The only total that cannot occur is \(192\) hours. No matter which staff member worked the \(30\) hours, we cannot get a total of \(192\) hours while maintaining the \(2:3:5:6\) ratio.

Final Answer

The answer is (D) \(192\). This total cannot be achieved because none of our four possible scenarios (where \(30\) hours corresponds to ratio parts \(2\), \(3\), \(5\), or \(6\)) results in a total of \(192\) hours. The possible totals are \(80\), \(96\), \(160\), and \(240\) hours only.

Common Faltering Points

Errors while devising the approach

1. Misinterpreting the constraint "one of the four staff members worked for \(30\) hours"
Students often assume that the \(30\) hours must correspond to a specific ratio part (like always being the largest or smallest). They fail to recognize that ANY of the four ratio parts (\(2\), \(3\), \(5\), or \(6\)) could equal \(30\) hours, leading them to consider only one scenario instead of all four possible cases.

2. Incorrectly setting up the ratio relationship
Some students get confused about how ratios work and might try to add \(30\) to each ratio part or use \(30\) as a multiplier directly, rather than understanding that \(30\) represents the actual hours for one specific ratio part that needs to be identified.

Errors while executing the approach

1. Arithmetic errors when calculating the multiplier
When determining how many hours each "part" represents, students might make division errors. For example, when \(5\) parts = \(30\) hours, they might incorrectly calculate \(1\) part = \(5\) hours instead of \(6\) hours, leading to wrong total calculations.

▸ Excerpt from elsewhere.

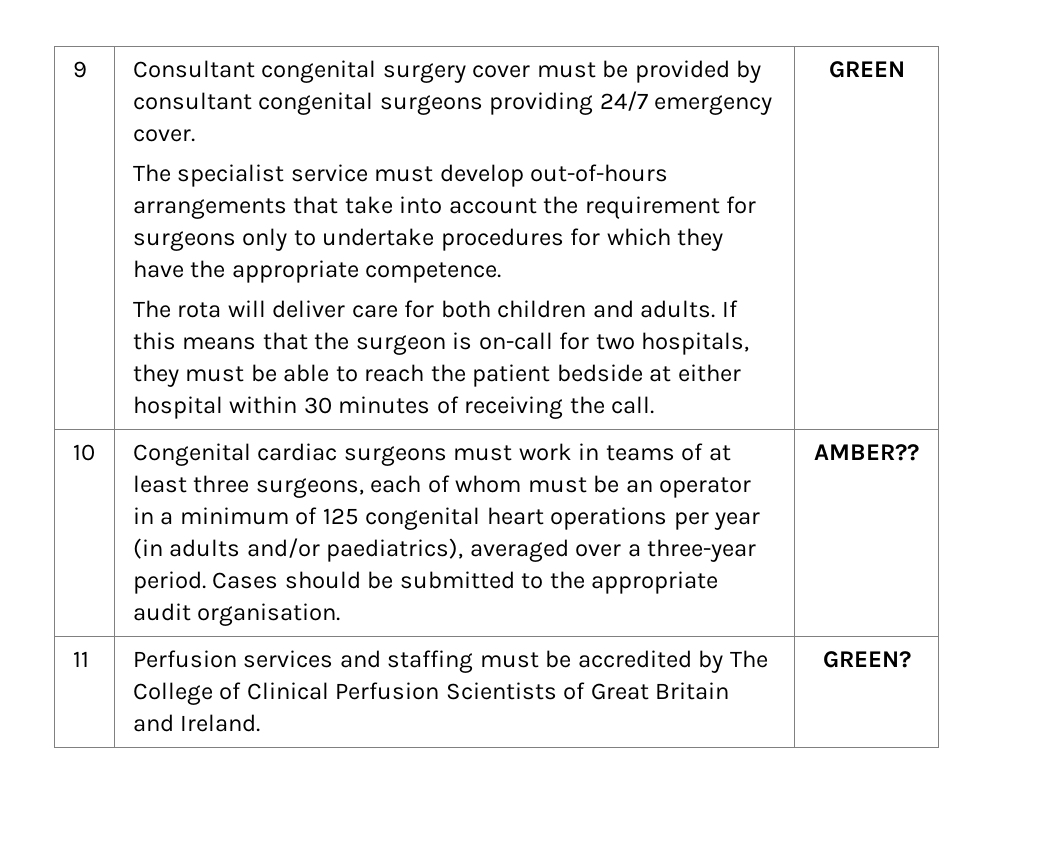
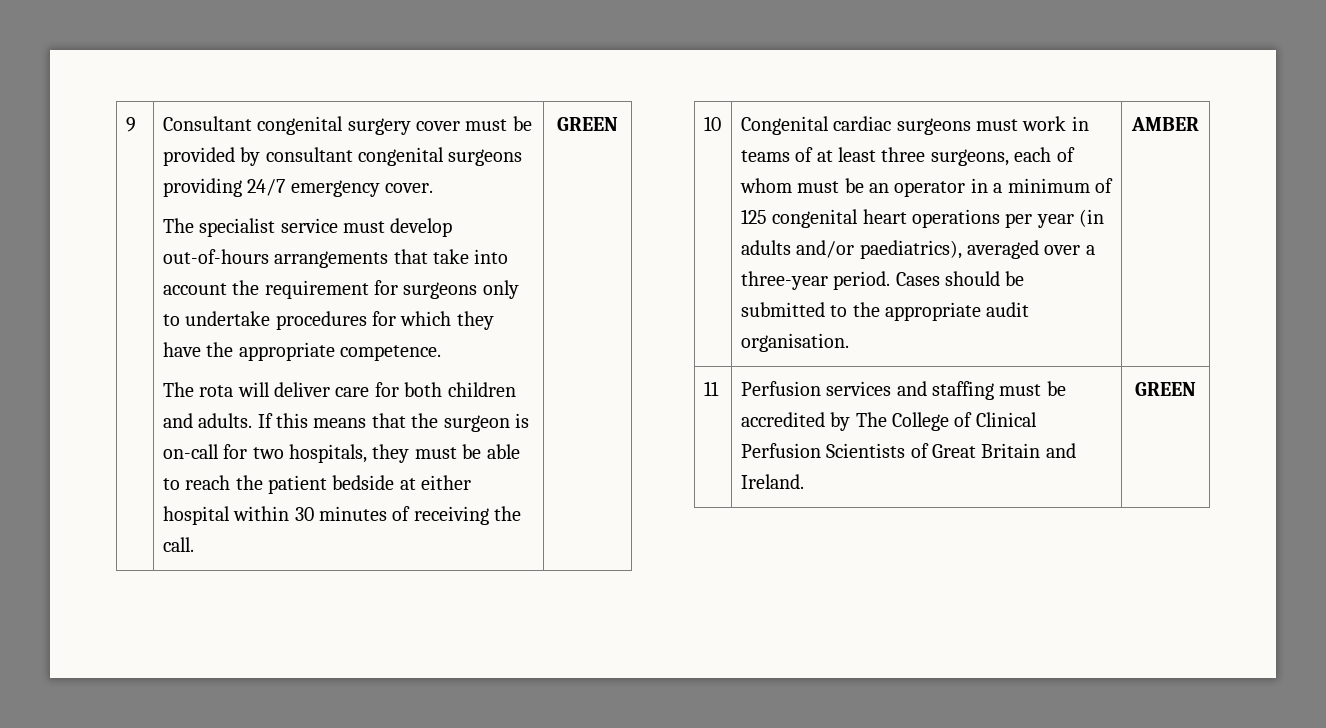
[814,444,919,461] AMBER?? -> [1131,117,1199,131] AMBER
[822,651,911,668] GREEN? -> [1135,382,1196,396] GREEN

2. Forgetting to calculate the total for all scenarios
Students might correctly identify that multiple scenarios are possible but then calculate the total hours for only one or two scenarios, missing some of the possible totals. This incomplete execution leads them to incorrectly eliminate answer choices that are actually possible.

Errors while selecting the answer

1. Selecting a possible total instead of the impossible one
Since this is a "CANNOT be" question, students need to find the option that's NOT possible. Some students calculate all possible totals correctly but then mistakenly select one of the calculated totals (like \(240\) or \(160\)) instead of the one total (\(192\)) that doesn't appear in their list of possibilities.